Repost from Intinor blog­

OTEK TV, founded by cinematographer and editor Art Aldrich, has an enviable reputation as one of the leading corporate filmmakers in the USA. Its clients are as diverse as business consultancy KPMG and the Iditarod Trail Sled Dog Race. OTEK has been producing mini golf documentaries for corporations for 12 years. These involve 30 or so guests and a pro golfer. Now with everything shut down due to COVID precautions, they all needed a way to engage with these clients virtually. The solution was a virtual golf tour, with cameras following the chosen pros, and interactivity with the select audience over Zoom. What makes that difficult, of course, is that the crew needs to cover the long distances of the course and have a central production center which can create the feeds and manage the interactivity.

Intinor and their US distributor, JB&A, provided the solution, with its Direkt Link 600 bonded cellular backpacks. OTEK simply plugged their preferred cameras into the backpacks, which encoded the video and audio feeds and sent them over multiple 4G LTE networks to a central MCR in upstate New York. [ Download PDF ]

Otek case studie

­While a number of vendors offer bonded cellular camera links, Intinor has built on unique techniques to ensure maximum quality, stability and reliability of the links. The company developed its own unique transport protocol, BRT, incorporating forward error correction, re-sending (ARQ) and adaptive bitrate as well as network bonding.

What these functions achieve is to send extra data along with the main transmission, re-send lost packets and adapt to fluctuations in network capacity. This maintains the quality of sound and pictures without the need for bursts of data, so the links are never stressed. It eliminates the need for streams to be buffered in the cloud while lost packets are repeated.

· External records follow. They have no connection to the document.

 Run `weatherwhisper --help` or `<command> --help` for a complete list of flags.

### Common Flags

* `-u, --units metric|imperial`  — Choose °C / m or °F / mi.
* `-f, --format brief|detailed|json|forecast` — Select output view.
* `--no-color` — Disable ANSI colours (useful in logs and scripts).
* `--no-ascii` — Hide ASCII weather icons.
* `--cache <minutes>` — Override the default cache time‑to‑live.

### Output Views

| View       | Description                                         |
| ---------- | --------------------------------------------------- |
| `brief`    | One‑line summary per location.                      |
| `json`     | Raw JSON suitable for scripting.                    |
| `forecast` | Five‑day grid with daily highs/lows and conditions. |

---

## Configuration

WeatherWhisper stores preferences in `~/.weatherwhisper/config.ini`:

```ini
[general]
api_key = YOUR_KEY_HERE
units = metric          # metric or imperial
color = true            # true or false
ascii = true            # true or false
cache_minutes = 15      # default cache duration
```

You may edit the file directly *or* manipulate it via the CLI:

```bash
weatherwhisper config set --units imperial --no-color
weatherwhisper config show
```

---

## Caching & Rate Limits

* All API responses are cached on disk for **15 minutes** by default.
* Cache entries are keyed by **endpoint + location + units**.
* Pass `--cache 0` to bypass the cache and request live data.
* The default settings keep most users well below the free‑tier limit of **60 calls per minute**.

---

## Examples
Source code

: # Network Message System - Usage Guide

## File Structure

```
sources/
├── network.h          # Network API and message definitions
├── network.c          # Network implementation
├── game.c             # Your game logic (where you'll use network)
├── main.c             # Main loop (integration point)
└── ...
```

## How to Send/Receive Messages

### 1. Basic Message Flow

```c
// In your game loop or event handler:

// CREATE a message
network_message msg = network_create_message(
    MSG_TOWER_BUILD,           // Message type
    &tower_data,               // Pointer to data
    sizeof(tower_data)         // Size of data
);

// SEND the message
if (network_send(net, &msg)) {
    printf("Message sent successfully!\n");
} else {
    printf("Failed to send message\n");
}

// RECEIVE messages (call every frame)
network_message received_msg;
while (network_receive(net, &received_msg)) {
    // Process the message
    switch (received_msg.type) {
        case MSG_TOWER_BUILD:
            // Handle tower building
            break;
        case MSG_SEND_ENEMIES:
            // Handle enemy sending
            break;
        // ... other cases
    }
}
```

­“Our business is in video story-telling for companies and events,” said OTEK’s Art Aldrich. “We understand the importance of engagement with the audience. That was going to be really important in this project, where the client wanted two-way interactivity between the viewers and the action.

“We had looked at streaming solutions in the past, but the problem was that they buffered the signals in the cloud which built up the latency,” Aldrich explained. “So, we thought we would always have to avoid anything that required two-way interactions.

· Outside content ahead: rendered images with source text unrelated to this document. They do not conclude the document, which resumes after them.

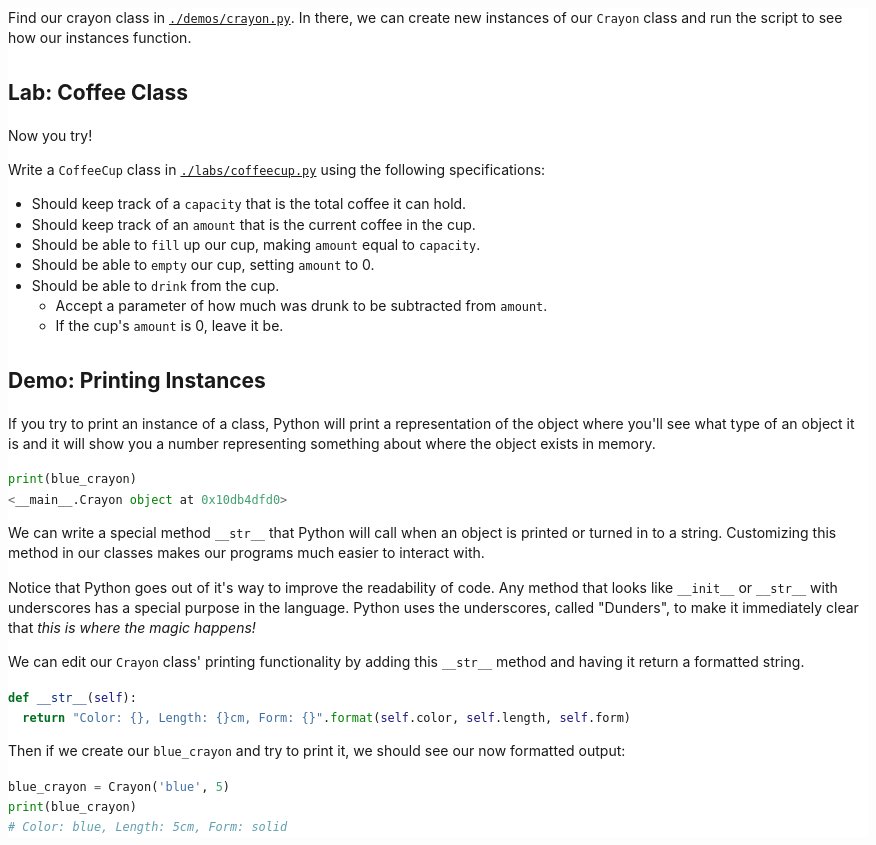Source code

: Find our crayon class in [`./demos/crayon.py`](./demos/crayon.py).
In there, we can create new instances of our `Crayon` class and run the script
to see how our instances function.

## Lab: Coffee Class

Now you try!

Write a `CoffeeCup` class in [`./labs/coffeecup.py`](./labs/coffeecup.py) using
the following specifications:

- Should keep track of a `capacity` that is the total coffee it can hold.
- Should keep track of an `amount` that is the current coffee in the cup.
- Should be able to `fill` up our cup, making `amount` equal to `capacity`.
- Should be able to `empty` our cup, setting `amount` to 0.
- Should be able to `drink` from the cup.
  - Accept a parameter of how much was drunk to be subtracted from `amount`.
  - If the cup's `amount` is 0, leave it be.

## Demo: Printing Instances

If you try to print an instance of a class, Python will print a representation
of the object where you'll see what type of an object it is and it will show
you a number representing something about where the object exists in memory.

```py
print(blue_crayon)
<__main__.Crayon object at 0x10db4dfd0>
```

We can write a special method `__str__` that Python will call when an object is
printed or turned in to a string. Customizing this method in our classes makes
our programs much easier to interact with.

Notice that Python goes out of it's way to improve the readability of code. Any
method that looks like `__init__` or `__str__` with underscores has a special
purpose in the language. Python uses the underscores, called "Dunders", to make
it immediately clear that _this is where the magic happens!_

We can edit our `Crayon` class' printing functionality by adding this `__str__`
method and having it return a formatted string.

```py
def __str__(self):
  return "Color: {}, Length: {}cm, Form: {}".format(self.color, self.length, self.form)
```

Then if we create our `blue_crayon` and try to print it, we should see our now
formatted output:

```py
blue_crayon = Crayon('blue', 5)
print(blue_crayon)
# Color: blue, Length: 5cm, Form: solid
```
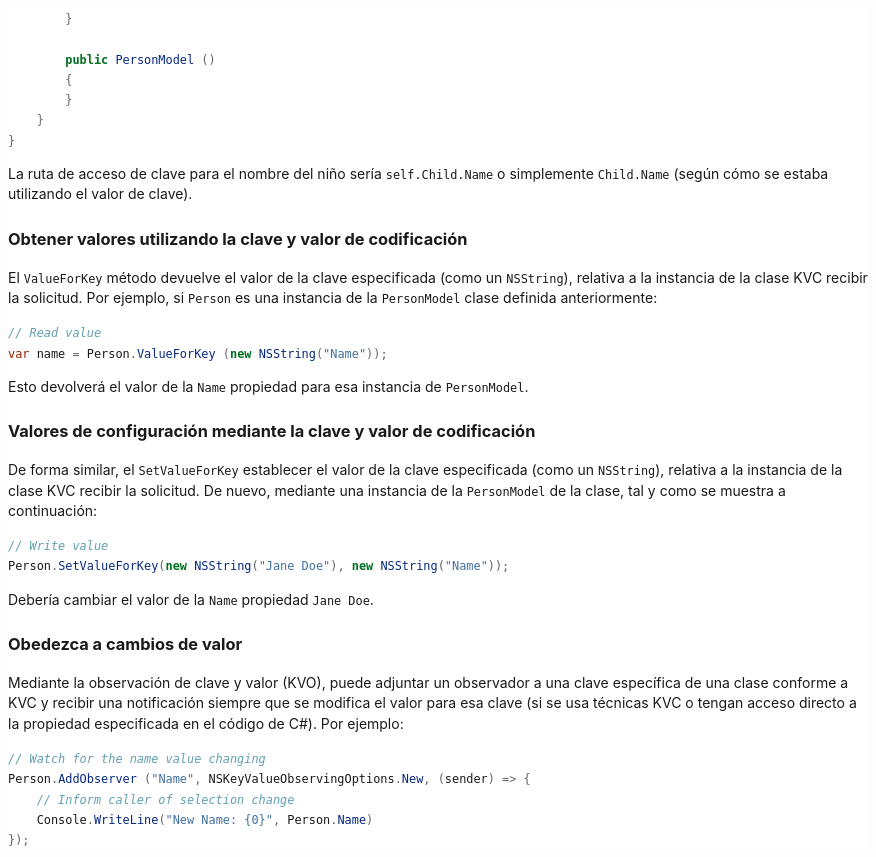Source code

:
 ```csharp
        }
        
        public PersonModel ()
        {
        }
    }
}
```

La ruta de acceso de clave para el nombre del niño sería `self.Child.Name` o simplemente `Child.Name` (según cómo se estaba utilizando el valor de clave).

### <a name="getting-values-using-key-value-coding"></a>Obtener valores utilizando la clave y valor de codificación

El `ValueForKey` método devuelve el valor de la clave especificada (como un `NSString`), relativa a la instancia de la clase KVC recibir la solicitud. Por ejemplo, si `Person` es una instancia de la `PersonModel` clase definida anteriormente:

```csharp
// Read value 
var name = Person.ValueForKey (new NSString("Name"));
```

Esto devolverá el valor de la `Name` propiedad para esa instancia de `PersonModel`. 

### <a name="setting-values-using-key-value-coding"></a>Valores de configuración mediante la clave y valor de codificación

De forma similar, el `SetValueForKey` establecer el valor de la clave especificada (como un `NSString`), relativa a la instancia de la clase KVC recibir la solicitud. De nuevo, mediante una instancia de la `PersonModel` de la clase, tal y como se muestra a continuación:

```csharp
// Write value
Person.SetValueForKey(new NSString("Jane Doe"), new NSString("Name"));
```

Debería cambiar el valor de la `Name` propiedad `Jane Doe`.

<a name="Observing_Value_Changes" />

### <a name="observing-value-changes"></a>Obedezca a cambios de valor

Mediante la observación de clave y valor (KVO), puede adjuntar un observador a una clave específica de una clase conforme a KVC y recibir una notificación siempre que se modifica el valor para esa clave (si se usa técnicas KVC o tengan acceso directo a la propiedad especificada en el código de C#). Por ejemplo:

```csharp
// Watch for the name value changing
Person.AddObserver ("Name", NSKeyValueObservingOptions.New, (sender) => {
    // Inform caller of selection change
    Console.WriteLine("New Name: {0}", Person.Name)
});
```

“But the Intinor approach and feature-set is unique,” he added. “The ability to stream point-to-point, with the forward error correction – that was the closer. That was what made it work for us.

“Now we have the ability to handle remote events without fear,” he concluded. “The Intinor approach is so flexible that we can really do anything we dream with it, confident of the absolutely consistent quality of the pictures and sound.”